The Hunt for Red October is over. That’s what I called our motor vehicle acquisition mission this past week, because who can say motor-vehicle-acquisition-mission ten times without hurting themselves?
The hunt is over.
It’s a good thing we only do this every 10+ years, and it’s a bad thing we only do this every 10+ years. The technology of a car changes dramatically in that length of time.
FYI, we could still — and did — opt for crank windows and side mirrors in our last vehicle because we could, and because we didn’t want a lot of electronic gizmos that had a tendency to flip out if it got too wet, or too cold, or too hot. Those electronic gizmos only like just right. It’s the Goldilocks Syndrome.
I’m interested in just two things on a Red October Hunt…
Does the MV (motor vehicle) have big tires?
Because size matters.
Where’s the chrome?
I have lust in my heart for chrome, so you will find me in the showroom checking-out your chrome. Whatever chrome you’ve got on display, I’m checking it out. Dealer beware!
It has been our habit to buy this type of car…
The practical, little efficiency. Great on gas mileage. Affordable.
Ho and Hum. But really cute Ho and Hum.
The little efficiency that could.
This time around, barring a two-seater roadster, my pulse was racing for a big gas guzzler with a monster footprint. Planet be damned. I wanted it. Tires, baby. More than a hint of chrome, baby. 4-wheel drive. All-terrain. Because I really need that cruising down Bay Street in Toronto. Totally.
Fortunately, Mr. G honey’s cooler head prevailed. Because he doesn’t care
nearly as much at all about those things. He cares about $$$$ and gas mileage, and performance and storage, and how many cup holders it has. Yup. That last one is his one fatal weakness. Fatal. Weakness.
The Hunt for Red October is over. We bought something roomier than our little Toyota Echo we bought in 2000, which performed just fine. Thank you very much.

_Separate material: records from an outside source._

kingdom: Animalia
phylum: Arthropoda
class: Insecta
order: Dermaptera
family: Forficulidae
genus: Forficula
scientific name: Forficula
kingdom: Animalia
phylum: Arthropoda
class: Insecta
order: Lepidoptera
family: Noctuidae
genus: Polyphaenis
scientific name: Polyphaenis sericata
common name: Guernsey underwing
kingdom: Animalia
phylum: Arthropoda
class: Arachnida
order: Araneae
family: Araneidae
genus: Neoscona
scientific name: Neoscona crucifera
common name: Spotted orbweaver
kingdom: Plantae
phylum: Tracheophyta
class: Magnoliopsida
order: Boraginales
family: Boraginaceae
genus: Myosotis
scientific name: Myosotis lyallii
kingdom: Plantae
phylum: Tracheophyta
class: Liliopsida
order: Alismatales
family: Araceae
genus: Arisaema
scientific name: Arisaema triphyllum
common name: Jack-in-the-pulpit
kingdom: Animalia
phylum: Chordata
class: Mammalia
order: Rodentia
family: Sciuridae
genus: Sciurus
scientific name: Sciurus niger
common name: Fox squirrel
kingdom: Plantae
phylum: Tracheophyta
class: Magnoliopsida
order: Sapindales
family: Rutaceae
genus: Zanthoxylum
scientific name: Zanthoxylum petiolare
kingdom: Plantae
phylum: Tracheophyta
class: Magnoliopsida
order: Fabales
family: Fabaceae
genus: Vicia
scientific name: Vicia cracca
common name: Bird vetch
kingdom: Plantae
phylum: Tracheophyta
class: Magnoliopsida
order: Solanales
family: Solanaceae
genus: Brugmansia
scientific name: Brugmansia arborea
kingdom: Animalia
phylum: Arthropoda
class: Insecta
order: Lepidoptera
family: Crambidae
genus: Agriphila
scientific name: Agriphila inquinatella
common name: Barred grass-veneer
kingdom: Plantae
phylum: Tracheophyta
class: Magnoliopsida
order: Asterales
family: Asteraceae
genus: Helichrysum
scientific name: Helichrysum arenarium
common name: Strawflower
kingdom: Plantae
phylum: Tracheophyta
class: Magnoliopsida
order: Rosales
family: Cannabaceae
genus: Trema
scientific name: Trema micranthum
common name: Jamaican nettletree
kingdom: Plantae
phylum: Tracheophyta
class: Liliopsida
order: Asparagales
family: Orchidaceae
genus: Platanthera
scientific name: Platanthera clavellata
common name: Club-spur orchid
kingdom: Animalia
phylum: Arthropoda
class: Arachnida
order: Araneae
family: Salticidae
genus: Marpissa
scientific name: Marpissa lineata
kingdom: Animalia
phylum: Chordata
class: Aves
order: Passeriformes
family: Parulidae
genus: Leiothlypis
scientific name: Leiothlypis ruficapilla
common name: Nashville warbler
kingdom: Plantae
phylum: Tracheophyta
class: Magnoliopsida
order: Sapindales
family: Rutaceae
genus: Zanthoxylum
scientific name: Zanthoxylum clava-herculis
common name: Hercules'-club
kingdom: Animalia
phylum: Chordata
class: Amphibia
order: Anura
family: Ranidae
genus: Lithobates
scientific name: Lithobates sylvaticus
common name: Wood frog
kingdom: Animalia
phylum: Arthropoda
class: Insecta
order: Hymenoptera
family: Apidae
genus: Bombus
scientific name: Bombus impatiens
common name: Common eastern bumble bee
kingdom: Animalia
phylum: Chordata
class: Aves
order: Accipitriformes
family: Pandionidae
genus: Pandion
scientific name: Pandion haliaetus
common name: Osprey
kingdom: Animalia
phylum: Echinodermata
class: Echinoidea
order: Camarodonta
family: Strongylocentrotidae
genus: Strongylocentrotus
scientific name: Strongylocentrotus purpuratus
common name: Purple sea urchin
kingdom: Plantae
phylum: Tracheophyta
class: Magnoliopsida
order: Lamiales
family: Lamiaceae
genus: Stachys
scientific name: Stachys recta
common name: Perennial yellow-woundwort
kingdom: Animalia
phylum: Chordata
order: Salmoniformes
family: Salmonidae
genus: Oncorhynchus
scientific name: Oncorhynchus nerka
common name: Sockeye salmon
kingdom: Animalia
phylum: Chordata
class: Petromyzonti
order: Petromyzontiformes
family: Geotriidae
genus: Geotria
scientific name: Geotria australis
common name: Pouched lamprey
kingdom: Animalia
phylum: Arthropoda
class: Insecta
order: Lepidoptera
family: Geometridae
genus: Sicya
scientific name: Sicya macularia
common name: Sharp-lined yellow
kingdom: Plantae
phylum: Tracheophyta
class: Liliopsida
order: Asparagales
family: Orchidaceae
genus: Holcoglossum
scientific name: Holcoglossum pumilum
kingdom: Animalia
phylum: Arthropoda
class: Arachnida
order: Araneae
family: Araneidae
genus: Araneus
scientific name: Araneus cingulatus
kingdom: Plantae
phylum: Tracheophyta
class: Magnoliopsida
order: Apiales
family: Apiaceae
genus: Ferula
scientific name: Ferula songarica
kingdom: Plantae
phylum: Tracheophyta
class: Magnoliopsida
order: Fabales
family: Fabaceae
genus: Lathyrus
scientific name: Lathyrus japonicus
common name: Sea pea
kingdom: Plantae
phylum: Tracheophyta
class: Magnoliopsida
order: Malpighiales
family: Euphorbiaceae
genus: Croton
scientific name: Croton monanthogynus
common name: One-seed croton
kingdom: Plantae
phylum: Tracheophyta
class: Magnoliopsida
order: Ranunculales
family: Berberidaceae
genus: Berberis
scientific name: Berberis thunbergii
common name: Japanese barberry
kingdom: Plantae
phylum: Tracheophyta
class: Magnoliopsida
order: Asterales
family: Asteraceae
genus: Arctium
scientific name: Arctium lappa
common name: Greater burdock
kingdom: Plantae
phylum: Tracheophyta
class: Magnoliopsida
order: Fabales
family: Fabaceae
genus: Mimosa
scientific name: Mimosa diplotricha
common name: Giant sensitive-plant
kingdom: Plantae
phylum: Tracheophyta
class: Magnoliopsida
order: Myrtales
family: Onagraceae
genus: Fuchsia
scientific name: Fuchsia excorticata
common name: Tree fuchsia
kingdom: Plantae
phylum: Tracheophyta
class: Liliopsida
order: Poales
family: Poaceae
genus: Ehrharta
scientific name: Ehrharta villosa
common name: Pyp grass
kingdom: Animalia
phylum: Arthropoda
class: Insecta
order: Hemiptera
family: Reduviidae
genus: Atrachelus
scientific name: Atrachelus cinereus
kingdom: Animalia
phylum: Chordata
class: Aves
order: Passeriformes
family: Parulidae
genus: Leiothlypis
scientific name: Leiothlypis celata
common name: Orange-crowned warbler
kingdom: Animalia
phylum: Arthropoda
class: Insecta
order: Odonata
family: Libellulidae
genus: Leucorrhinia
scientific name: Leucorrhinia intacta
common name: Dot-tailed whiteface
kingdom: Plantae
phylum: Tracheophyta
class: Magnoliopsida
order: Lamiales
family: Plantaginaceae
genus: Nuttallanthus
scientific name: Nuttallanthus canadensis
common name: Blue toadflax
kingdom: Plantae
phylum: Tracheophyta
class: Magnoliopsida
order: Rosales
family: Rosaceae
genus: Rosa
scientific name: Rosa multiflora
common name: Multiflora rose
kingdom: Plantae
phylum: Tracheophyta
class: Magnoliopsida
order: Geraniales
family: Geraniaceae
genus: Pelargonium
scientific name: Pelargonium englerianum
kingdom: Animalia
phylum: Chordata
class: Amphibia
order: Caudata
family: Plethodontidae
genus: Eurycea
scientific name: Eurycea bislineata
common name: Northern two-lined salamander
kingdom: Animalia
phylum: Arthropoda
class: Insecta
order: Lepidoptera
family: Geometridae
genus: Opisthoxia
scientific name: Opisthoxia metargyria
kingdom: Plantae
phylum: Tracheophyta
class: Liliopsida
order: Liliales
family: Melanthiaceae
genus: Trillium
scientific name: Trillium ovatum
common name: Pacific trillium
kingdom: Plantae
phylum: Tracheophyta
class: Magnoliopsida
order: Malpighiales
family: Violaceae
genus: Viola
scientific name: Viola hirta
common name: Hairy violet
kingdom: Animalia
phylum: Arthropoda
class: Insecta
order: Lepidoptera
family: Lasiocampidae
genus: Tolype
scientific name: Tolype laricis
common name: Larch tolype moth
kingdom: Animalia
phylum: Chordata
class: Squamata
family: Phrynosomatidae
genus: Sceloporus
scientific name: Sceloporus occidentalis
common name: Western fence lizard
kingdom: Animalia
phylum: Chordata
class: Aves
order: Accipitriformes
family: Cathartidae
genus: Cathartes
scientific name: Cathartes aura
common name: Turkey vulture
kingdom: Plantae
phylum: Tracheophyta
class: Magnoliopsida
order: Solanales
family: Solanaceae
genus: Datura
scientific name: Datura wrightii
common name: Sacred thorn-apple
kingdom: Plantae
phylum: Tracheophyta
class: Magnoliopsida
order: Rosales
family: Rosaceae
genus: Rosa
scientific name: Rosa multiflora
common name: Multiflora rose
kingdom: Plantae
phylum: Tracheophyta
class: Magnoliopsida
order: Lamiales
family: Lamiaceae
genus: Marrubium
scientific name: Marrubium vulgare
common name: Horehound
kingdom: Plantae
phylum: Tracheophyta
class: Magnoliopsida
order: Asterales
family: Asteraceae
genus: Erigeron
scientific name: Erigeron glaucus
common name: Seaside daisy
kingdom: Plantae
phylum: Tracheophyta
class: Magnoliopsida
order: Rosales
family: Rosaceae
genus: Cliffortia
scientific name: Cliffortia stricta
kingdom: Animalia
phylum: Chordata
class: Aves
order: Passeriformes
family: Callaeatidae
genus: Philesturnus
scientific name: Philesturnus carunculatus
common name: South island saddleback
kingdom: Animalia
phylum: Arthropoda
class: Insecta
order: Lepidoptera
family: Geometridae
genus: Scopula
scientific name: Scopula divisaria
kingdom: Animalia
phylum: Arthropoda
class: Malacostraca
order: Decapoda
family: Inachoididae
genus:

We bought something that accommodated the 90 lb G-Pup a little easier. We bought something a little heavier, with decent gas mileage and good performance — at least in 2011 — with a cup holder or ten for Mr. G.
The tires are slightly bigger. And if I lean over and look really hard, I can see
a hint no chrome. There is no chrome. If there is chrome it is undetectable to the human eye.
I’ll have to live with the pain.
Today, I am totally knackered. Buying a car is freakin’ exhausting.
It’s the Closing Room.
It will suck you in and spit you out where nobody knows your name.